Dennoch hat die Lehre insgesamt in den letzten Jahrzehnten an Image und Nachfrage eingebüßt. Die Gründe dafür sind vielfältig. So haben beispielsweise der demographische Wandel und der Trend zur Akademisierung dazu geführt, dass es für das duale Ausbildungssystem immer weniger Bewerberinnen und Bewerber gibt, obwohl die heimische Lehre ein anerkanntes Erfolgsmodell ist. Wird nicht gegengesteuert, wird sich der jetzt schon eklatante Fachkräftemangel weiter verstärken.

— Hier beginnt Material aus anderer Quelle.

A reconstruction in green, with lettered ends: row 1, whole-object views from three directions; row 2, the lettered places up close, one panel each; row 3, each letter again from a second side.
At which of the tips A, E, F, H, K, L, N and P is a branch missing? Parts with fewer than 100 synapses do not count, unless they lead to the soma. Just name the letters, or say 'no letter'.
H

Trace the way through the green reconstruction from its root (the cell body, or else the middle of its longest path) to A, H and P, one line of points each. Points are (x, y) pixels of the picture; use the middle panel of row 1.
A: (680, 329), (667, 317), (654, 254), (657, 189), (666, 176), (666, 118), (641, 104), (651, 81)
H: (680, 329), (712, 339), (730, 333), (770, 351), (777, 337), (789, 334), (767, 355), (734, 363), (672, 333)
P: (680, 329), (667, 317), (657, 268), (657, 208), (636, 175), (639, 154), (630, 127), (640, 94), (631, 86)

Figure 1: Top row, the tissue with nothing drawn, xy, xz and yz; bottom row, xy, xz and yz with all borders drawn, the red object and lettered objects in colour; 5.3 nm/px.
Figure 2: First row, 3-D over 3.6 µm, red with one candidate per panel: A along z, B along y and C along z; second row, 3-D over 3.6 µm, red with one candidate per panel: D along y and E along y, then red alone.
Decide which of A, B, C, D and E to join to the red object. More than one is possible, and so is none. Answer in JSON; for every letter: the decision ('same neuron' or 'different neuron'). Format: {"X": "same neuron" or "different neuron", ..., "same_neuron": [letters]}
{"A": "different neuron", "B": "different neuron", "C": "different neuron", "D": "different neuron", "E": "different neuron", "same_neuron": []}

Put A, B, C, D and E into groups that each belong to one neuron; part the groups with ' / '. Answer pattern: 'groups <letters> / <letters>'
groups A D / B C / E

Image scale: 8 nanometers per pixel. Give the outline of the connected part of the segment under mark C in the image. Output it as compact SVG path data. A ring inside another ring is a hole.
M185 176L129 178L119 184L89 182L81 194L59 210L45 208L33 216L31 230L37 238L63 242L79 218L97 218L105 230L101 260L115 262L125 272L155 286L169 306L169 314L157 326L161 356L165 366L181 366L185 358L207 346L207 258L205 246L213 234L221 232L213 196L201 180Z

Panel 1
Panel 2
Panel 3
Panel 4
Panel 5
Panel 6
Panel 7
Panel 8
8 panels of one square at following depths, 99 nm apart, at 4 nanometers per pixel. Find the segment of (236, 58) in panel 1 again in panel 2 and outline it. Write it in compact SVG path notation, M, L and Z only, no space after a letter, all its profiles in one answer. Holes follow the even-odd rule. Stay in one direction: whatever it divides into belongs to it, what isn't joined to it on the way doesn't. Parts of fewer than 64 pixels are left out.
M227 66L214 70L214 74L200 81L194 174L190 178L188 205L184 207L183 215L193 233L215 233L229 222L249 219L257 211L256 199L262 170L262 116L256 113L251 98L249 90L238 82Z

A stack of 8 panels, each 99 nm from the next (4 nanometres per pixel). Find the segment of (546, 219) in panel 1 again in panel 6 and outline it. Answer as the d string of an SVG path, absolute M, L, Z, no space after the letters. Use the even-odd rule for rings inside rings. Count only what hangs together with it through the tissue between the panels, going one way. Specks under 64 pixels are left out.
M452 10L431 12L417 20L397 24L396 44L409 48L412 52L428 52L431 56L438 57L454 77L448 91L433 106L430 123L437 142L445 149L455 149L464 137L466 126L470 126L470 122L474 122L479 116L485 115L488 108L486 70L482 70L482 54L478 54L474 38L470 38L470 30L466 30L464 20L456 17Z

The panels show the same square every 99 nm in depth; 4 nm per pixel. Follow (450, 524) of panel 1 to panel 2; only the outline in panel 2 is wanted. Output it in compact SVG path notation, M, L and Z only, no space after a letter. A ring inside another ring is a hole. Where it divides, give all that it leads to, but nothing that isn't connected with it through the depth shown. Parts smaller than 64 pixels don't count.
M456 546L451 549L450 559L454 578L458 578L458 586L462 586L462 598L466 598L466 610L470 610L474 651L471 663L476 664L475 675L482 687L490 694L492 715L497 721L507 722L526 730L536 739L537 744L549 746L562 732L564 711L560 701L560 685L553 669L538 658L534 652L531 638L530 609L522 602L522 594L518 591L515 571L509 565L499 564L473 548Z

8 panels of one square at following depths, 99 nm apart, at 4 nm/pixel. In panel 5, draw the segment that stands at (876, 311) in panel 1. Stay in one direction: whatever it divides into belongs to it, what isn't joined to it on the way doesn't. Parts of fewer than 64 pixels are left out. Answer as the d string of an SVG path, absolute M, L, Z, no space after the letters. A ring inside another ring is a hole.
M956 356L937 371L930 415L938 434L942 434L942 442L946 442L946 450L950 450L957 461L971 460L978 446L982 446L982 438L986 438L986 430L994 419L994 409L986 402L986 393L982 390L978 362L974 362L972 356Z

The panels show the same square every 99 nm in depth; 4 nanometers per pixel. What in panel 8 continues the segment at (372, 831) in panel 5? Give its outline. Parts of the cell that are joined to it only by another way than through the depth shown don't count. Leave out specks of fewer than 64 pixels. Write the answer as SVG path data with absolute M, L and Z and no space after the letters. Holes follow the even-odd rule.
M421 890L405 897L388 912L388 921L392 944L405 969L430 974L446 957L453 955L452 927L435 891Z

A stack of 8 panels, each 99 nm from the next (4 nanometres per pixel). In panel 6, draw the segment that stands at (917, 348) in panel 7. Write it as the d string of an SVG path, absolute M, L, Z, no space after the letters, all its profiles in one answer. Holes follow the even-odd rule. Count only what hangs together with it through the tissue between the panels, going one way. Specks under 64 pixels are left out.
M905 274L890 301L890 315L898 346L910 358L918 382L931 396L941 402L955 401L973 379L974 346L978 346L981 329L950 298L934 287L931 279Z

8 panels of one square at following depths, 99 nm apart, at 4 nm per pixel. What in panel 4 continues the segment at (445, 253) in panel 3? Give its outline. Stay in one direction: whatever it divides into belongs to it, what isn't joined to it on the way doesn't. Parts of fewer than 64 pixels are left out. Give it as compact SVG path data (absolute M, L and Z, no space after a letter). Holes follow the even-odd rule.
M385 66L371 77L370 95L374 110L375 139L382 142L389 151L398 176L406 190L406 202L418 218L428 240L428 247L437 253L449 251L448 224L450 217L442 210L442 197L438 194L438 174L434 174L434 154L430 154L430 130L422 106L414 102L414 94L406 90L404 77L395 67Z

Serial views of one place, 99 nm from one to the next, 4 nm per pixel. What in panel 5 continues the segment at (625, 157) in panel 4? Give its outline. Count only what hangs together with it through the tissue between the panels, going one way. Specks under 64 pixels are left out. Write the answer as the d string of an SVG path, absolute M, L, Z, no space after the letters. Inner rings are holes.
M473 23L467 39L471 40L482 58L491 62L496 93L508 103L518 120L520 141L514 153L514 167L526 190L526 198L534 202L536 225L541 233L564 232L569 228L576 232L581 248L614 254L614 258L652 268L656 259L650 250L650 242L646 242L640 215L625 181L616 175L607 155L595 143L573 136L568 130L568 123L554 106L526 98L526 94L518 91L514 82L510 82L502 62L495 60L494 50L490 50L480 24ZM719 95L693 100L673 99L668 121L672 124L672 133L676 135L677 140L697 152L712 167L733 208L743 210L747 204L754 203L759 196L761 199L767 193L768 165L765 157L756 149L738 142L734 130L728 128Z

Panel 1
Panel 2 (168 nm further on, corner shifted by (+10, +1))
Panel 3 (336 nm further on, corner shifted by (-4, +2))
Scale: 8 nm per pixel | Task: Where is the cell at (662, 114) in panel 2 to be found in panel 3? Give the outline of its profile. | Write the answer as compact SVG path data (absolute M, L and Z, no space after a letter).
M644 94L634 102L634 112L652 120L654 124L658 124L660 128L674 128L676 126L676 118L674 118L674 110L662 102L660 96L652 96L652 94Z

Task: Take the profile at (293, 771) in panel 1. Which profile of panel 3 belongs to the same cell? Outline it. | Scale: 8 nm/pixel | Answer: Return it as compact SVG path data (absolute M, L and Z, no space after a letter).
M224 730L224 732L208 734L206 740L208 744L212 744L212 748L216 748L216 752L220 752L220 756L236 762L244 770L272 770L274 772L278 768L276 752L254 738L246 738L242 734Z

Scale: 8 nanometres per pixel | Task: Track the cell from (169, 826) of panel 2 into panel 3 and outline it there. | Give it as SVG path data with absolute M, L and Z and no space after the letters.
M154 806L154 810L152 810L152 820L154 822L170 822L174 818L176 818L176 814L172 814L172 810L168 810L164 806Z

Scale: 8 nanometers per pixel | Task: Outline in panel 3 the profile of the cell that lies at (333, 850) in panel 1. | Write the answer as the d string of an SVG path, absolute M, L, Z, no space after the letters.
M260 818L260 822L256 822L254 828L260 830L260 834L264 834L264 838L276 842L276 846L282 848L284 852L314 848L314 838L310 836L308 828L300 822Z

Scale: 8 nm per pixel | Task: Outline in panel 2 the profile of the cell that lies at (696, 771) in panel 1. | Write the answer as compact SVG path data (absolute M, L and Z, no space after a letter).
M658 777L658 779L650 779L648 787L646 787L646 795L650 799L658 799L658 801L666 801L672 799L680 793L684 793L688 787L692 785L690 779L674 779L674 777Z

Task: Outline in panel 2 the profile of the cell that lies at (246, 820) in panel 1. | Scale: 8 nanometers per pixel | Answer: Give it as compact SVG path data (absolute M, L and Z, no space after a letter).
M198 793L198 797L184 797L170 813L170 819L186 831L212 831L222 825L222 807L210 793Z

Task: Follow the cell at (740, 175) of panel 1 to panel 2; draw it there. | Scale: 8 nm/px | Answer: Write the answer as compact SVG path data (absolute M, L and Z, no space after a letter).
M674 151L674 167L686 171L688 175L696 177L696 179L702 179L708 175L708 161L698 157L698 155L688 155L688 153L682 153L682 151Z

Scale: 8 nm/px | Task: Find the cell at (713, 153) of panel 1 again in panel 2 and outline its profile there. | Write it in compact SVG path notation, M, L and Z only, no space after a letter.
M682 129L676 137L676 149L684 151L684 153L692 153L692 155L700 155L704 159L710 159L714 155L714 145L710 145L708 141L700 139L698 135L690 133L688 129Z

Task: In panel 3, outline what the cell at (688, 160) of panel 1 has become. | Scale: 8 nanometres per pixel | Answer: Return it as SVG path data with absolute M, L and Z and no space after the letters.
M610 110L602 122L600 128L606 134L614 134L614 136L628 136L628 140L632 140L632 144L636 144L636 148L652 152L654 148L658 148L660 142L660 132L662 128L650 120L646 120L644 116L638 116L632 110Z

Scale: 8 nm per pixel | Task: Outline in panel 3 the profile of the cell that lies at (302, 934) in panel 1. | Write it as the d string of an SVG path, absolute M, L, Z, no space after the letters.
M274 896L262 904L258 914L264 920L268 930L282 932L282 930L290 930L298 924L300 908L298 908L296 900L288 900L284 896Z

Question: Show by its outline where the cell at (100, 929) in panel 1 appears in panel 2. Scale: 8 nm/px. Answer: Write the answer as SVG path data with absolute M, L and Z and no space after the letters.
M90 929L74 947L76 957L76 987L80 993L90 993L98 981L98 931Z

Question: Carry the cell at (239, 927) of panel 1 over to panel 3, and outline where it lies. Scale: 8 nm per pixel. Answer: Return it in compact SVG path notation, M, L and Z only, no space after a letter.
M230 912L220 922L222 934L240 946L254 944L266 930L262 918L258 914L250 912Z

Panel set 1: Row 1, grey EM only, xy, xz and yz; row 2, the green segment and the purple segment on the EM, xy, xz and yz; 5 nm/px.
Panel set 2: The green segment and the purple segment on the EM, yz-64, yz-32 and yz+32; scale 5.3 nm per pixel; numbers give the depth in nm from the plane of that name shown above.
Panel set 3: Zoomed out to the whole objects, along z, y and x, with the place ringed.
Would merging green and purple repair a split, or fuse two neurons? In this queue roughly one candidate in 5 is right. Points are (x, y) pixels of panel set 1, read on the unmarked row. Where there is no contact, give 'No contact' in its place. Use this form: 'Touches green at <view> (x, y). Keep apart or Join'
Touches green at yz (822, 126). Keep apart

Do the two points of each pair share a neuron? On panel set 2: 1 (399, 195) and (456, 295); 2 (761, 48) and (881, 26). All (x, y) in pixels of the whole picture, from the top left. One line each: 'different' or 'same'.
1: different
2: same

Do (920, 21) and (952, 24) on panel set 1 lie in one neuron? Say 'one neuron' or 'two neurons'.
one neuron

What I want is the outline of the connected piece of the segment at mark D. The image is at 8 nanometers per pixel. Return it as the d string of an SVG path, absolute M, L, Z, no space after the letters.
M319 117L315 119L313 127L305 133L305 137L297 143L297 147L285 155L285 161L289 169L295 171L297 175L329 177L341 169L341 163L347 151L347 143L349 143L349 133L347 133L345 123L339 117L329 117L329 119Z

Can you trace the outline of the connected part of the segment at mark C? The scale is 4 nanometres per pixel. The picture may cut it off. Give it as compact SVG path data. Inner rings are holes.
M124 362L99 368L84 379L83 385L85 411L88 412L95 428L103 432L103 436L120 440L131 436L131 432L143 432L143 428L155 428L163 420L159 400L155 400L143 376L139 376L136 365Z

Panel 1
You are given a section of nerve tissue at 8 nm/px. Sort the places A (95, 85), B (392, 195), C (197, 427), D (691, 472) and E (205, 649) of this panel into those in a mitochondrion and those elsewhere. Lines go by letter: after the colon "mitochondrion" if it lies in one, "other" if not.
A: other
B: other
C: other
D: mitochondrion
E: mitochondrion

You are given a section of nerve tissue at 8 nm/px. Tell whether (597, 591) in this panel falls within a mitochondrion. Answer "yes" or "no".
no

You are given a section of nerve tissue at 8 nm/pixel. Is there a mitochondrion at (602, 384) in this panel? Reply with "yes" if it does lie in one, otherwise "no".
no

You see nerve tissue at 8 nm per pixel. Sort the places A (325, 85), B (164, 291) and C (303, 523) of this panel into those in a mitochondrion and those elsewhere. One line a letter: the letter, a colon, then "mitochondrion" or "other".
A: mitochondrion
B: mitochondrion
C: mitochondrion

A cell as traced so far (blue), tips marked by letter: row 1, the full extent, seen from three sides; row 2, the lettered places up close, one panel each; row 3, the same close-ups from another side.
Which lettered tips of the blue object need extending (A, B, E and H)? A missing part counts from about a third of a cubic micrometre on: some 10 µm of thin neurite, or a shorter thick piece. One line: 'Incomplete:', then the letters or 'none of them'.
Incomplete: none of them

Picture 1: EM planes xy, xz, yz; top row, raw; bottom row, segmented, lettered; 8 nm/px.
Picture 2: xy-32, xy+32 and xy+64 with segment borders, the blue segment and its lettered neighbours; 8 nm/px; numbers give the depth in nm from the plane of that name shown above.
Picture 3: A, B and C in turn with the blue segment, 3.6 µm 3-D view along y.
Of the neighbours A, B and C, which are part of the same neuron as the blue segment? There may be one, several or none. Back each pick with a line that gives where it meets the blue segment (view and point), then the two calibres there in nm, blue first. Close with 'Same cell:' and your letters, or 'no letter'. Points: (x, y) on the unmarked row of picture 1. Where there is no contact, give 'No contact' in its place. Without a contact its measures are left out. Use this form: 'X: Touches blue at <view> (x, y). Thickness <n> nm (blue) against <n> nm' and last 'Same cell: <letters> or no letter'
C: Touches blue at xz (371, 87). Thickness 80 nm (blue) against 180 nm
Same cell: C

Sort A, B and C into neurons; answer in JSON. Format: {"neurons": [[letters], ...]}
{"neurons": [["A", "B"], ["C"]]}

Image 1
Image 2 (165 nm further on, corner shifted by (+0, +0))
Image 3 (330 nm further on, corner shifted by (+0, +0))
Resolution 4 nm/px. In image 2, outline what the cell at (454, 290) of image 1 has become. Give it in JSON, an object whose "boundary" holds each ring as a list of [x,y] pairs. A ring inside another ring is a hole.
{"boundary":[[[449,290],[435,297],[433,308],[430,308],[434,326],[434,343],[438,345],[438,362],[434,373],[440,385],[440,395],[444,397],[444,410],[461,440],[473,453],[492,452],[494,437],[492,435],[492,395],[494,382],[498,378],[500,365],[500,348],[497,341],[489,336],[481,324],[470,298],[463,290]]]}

Regelmäßige Überstunden keine Seltenheit

Eine Spezialauswertung des aktuellen österreichischen Lehrlingsmonitors von Arbeiterkammer, Gewerkschaftsbund und Gewerkschaftsjugend durch das Österreichische Institut für Berufsbildungsforschung hat nun aufgezeigt, wo bei der Lehre der Schuh drückt. "Solange es Betriebe gibt, die Lehrlinge weiterhin als billige Hilfskräfte ausnutzen und nicht qualitativ ausbilden, wird sich das Image der Lehre nicht reinwaschen können", mahnte Richard Tiefenbacher, Vorsitzender der Österreichischen Gewerkschaftsjugend, bei der Präsentation Anfang November. Junge Menschen wollen nicht in Branchen arbeiten, wo sie bereits beim Berufseinstieg mit einer schlechten Ausbildungsqualität konfrontiert sind.

Schon jeder dritte Lehrling ist laut Lehrlingsmonitor unzufrieden mit der Ausbildung, ein Drittel gibt an regelmäßig Überstunden zu machen, viele davon unbezahlt und unfreiwillig. Rund 18 Prozent müssen ausbildungsfremde Tätigkeiten durchführen. Eine besonders hohe Unzufriedenheit herrscht vor allem bei den Lehrlingen in Tourismus- und Handels-Lehrberufen. Viele von ihnen wollen nach dem Lehrabschluss nur noch weg. Ganz gegenteilig ist die Lage bei den Bereichen Metall, Elektro und Bau, da vor allem beim Beruf Maurerin/Maurer: Sie schneiden bei der Umfrage, an der im letzten Jahr 4.100 Lehrlinge teilnahmen, besonders gut ab.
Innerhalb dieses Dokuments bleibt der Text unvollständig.